Снова ее охватило желание бежать из города. Исчезнуть. Желание почти победило ее – все, что ей нужно, припасено в потайной комнатке. Просто забрать вещи, взять лошадь – и все.
Нет. Нет, нет и нет.
Бежать сейчас – значит предать все, во что она верила. И, кроме того, именно бегство как раз и будет той самой ошибкой, которой и ждет Аполон!
«Куда легче заметить женщину на дорогой лошади, которая мчится в земли, еще не завоеванные императором, чем найти определенную женщину в городе. Нет, оставаться Раймондой для меня куда безопаснее».
Она поискала записку от Нанни, но там ничего не было – ни у входа, ни у двери в ее комнату. Пажей было довольно легко найти – их крики гулко отдавались от стен, и она увидела, что они, оказавшись во дворце одни, играют в ее любимую игру.
Они обнаружили, что по перилам главной лестницы ужасно здорово кататься, особенно если сложить внизу перины, обычно спрятанные в кладовке для зимних вещей под лестницей.
Нанни делала вид, что не замечает – прямо как в те времена, когда такое же проделывала сама Шелира.
Но Леопольда нигде не было видно.
«Надо пробраться в королевскую башенку, – решила она. – Если он один, то он снова может начать разговаривать сам с собой, и я узнаю что-нибудь новенькое».
Что же, неплохая причина пойти поискать его.
Она нашла его в кабинете в королевской башне. Судя по всему, он тут проводил большую часть времени. Повсюду лежали стопки книг, на подносе у огня – остатки простого завтрака. У нее было удобное место для наблюдения – потайной ход, упиравшийся в камин. От разведенного в нем огня тут было тепло и уютно. Если пробыть тут достаточно долго, то она, пожалуй, даже отогреется.
Но Леопольд не читал и не ел – он сидел в кресле ее отца, подперев голову рукой и глядя на что-то, чего она не могла увидеть.
Ей пришлось поменять точку наблюдения – и тут она аж заморгала от удивления.
Это был маленький портрет, который сделал с нее мастер Леонард прежде, чем написать большой парадный. Это был всего лишь цветной набросок, но ей самой он казался очень похожим, потому что ее парадный портрет в парадном платье казался ей совершенно чужим. Леонард нарисовал ее у открытого окна в ветреный день. Она была в брюках для верховой езды, куртка и рубашка были расшнурованы и открывали шею, волосы были распущены. Ее бабке этот портрет очень понравился, и она велела вставить его в раму. Она держала его в своем кабинете вместе с наброском портрета Лиданы, работавшей над каким-то украшением.
Леопольд вздохнул, и она навострила уши. Он заговорил, и она снова вздрогнула, потому что он произнес ее имя.

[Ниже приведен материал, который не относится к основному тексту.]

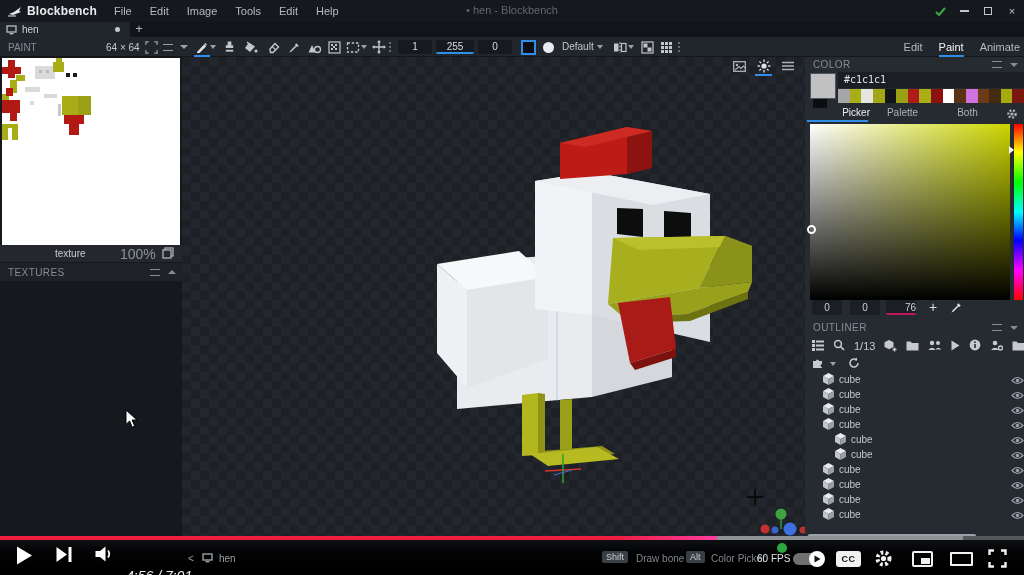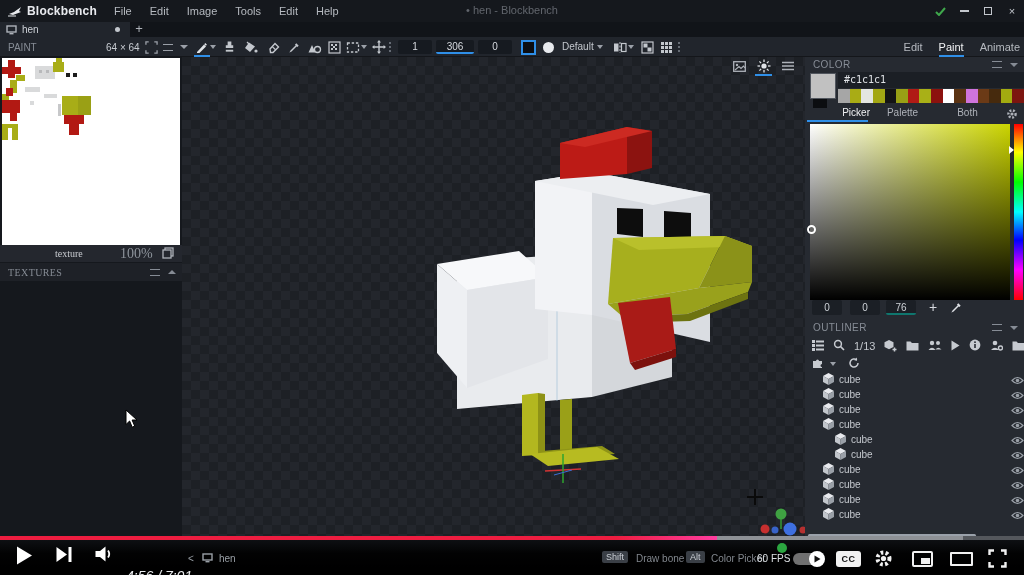"306" span.tb-input { text: 306 -> 255 }
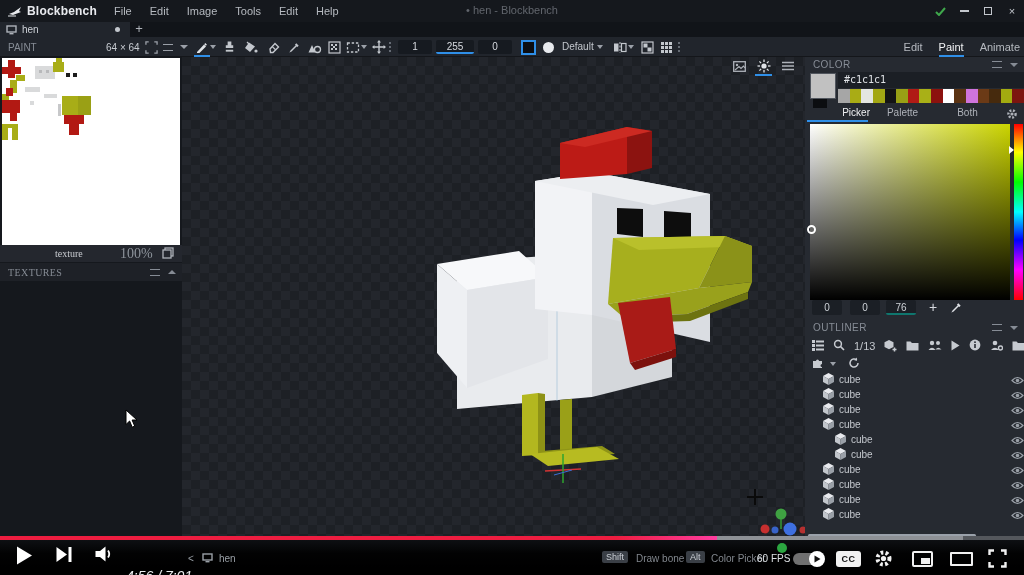"texture" #left-panel { font-family: Liberation Serif, serif -> none }
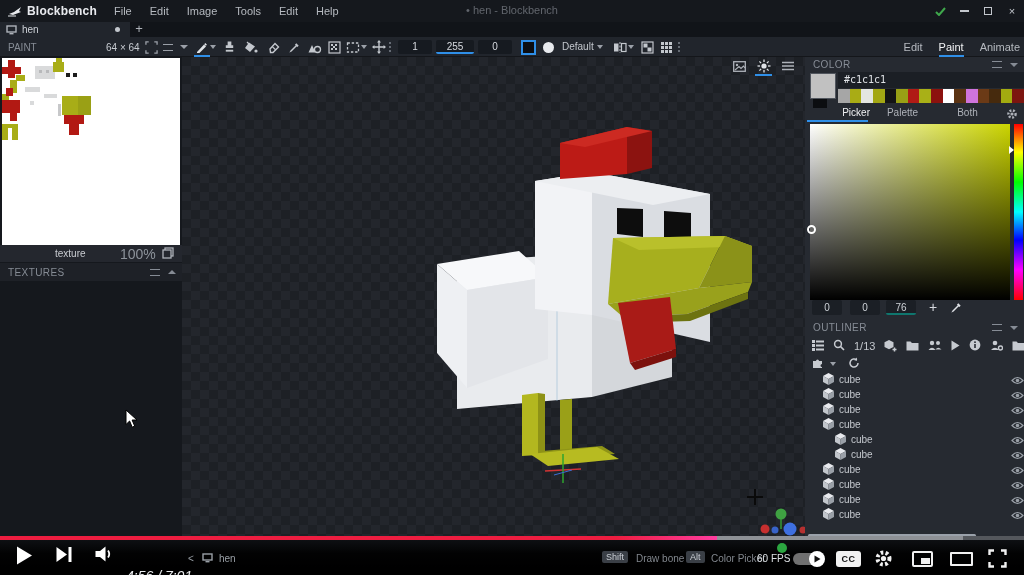"76" .hsv-input.focused { border-bottom: 2px solid #0f766e -> 2px solid #be185d; text-align: none -> right }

– Шелира, – сказал он, – я понимаю, что разговаривать с портретом глупо, но он такой живой и какой-то знакомый, что я просто не смог его сжечь, как все остальные твои вещи, которые показались мне слишком личными. Извини, но я не хотел, чтобы что-то из твоих вещей попало в руки Аполону. – Он печально усмехнулся. – Надеюсь, что платье вроде того, что ты носишь на картине, тебе нравится, потому что все твои изысканные наряды превратились в пепел, а парадные одежды распороты и спрятаны на чердаке. То же я сделал и с одеждой твоей тетки и бедной твоей бабки, да покоится она с миром. – Он снова усмехнулся, на сей раз весело. – Хотелось бы мне превратиться в муху и, сев на стену, посмотреть, что будет с Аполоном, когда он обнаружит, что я сделал. Думаю, он будет не слишком рад, если учесть, как он хочет найти тебя. Надеюсь, ты это знаешь и ведешь себя осторожно.
Шелира слушала все это в совершенной растерянности. Значит, Леопольд сделал именно то, что ей советовала сделать матушка Байян!
«Она сказала, что во дворце у меня есть друг, о котором я и не подозреваю. Но кто же мог подумать, что это сын императора?»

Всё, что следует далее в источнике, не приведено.